What to produce - Report the number of lines in the entries below that include the word "Factiva", and nothing else.

+===+

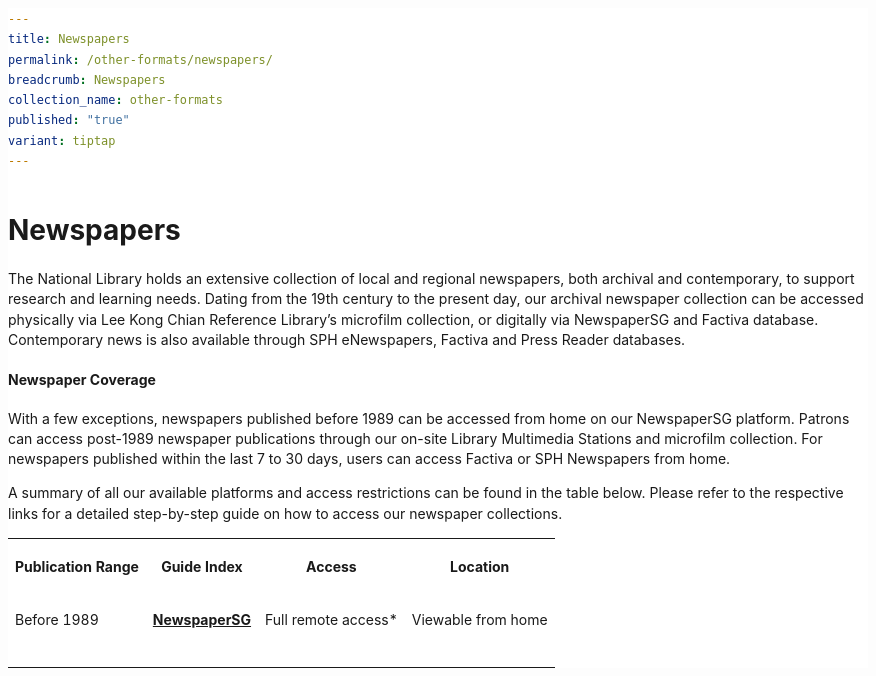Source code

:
 ```yaml
---
title: Newspapers
permalink: /other-formats/newspapers/
breadcrumb: Newspapers
collection_name: other-formats
published: "true"
variant: tiptap
---
```

<h1><strong>Newspapers</strong></h1>
<p>The National Library holds an extensive collection of local and regional
newspapers, both archival and contemporary, to support research and learning
needs. Dating from the 19th century to the present day, our archival newspaper
collection can be accessed physically via Lee Kong Chian Reference Library’s
microfilm collection, or digitally via NewspaperSG and Factiva database.
Contemporary news is also available through SPH eNewspapers, Factiva and
Press Reader databases.</p>
<h4>Newspaper Coverage</h4>
<p>With a few exceptions, newspapers published before 1989 can be accessed
from home on our NewspaperSG platform. Patrons can access post-1989 newspaper
publications through our on-site Library Multimedia Stations and microfilm
collection. For newspapers published within the last 7 to 30 days, users
can access Factiva or SPH Newspapers from home.</p>
<p>A summary of all our available platforms and access restrictions can be
found in the table below. Please refer to the respective links for a detailed
step-by-step guide on how to access our newspaper collections.</p>
<table>
<tbody>
<tr>
<th rowspan="1" colspan="1">
<p>Publication Range</p>
</th>
<th rowspan="1" colspan="1">
<p>Guide Index</p>
</th>
<th rowspan="1" colspan="1">
<p>Access</p>
</th>
<th rowspan="1" colspan="1">
<p>Location</p>
</th>
</tr>
<tr>
<td rowspan="1" colspan="1">
<p>Before 1989</p>
</td>
<td rowspan="1" colspan="1">
<p><strong><a href="#newspapersg" rel="noopener noreferrer nofollow" target="_blank">NewspaperSG</a></strong>
</p>
</td>
<td rowspan="1" colspan="1">
<p>Full remote access*</p>
</td>
<td rowspan="1" colspan="1">
<p>Viewable from home</p>
</td>
</tr>
<tr>
<td rowspan="1" colspan="1">
<p></p>
</td>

+===+

Response area - 3